YOUR ASSIGNMENT
Find every line in the records below that contains the word "typescript", and copy each of those lines. Case counts.

%%

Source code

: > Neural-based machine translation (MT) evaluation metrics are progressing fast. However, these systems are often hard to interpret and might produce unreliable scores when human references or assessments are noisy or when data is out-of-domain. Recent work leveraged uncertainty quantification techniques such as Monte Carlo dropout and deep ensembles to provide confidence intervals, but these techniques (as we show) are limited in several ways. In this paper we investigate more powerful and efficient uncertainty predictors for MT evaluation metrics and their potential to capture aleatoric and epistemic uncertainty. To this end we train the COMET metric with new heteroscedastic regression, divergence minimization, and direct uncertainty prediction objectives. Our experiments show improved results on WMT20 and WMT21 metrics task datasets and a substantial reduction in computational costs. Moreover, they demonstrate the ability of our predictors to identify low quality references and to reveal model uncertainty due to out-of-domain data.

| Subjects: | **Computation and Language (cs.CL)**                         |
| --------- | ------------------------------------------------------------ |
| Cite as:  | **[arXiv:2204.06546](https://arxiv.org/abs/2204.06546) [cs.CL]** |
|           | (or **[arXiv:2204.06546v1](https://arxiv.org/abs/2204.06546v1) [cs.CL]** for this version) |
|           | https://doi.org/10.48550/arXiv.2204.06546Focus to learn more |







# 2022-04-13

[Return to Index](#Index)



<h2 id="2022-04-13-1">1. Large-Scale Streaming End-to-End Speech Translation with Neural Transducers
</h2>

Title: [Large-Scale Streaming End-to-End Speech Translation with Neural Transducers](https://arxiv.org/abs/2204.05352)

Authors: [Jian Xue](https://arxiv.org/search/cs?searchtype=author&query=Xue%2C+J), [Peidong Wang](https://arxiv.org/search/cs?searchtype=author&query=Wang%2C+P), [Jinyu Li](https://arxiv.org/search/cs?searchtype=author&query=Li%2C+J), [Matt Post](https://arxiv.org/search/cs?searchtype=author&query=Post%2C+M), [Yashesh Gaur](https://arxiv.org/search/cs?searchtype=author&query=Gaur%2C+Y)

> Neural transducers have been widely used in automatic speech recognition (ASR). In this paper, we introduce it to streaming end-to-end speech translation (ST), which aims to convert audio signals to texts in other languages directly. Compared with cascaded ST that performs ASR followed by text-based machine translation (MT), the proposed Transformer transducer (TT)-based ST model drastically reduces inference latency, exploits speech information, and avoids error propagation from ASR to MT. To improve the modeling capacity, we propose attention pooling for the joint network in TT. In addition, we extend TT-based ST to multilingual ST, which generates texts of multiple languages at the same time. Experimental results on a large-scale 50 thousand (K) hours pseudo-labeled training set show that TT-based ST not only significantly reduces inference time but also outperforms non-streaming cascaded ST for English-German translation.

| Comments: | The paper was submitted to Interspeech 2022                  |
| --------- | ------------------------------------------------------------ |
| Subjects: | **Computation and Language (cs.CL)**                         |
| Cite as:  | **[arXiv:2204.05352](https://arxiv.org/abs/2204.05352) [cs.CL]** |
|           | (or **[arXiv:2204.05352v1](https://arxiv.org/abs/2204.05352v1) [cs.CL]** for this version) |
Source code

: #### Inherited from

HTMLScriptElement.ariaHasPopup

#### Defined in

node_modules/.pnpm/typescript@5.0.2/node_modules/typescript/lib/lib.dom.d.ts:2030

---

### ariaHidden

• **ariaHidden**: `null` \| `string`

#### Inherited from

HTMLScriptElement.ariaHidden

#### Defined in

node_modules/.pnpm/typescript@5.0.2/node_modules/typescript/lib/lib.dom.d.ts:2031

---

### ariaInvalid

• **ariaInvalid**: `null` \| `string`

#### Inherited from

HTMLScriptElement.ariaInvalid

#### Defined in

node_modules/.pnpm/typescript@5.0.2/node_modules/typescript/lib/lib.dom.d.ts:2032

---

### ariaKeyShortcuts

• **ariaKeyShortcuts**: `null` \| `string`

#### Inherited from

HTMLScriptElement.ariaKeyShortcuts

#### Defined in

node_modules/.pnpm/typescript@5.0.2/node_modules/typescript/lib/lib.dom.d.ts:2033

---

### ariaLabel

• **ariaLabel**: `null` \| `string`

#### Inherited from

%%

SOLUTION
node_modules/.pnpm/typescript@5.0.2/node_modules/typescript/lib/lib.dom.d.ts:2030
node_modules/.pnpm/typescript@5.0.2/node_modules/typescript/lib/lib.dom.d.ts:2031
node_modules/.pnpm/typescript@5.0.2/node_modules/typescript/lib/lib.dom.d.ts:2032
node_modules/.pnpm/typescript@5.0.2/node_modules/typescript/lib/lib.dom.d.ts:2033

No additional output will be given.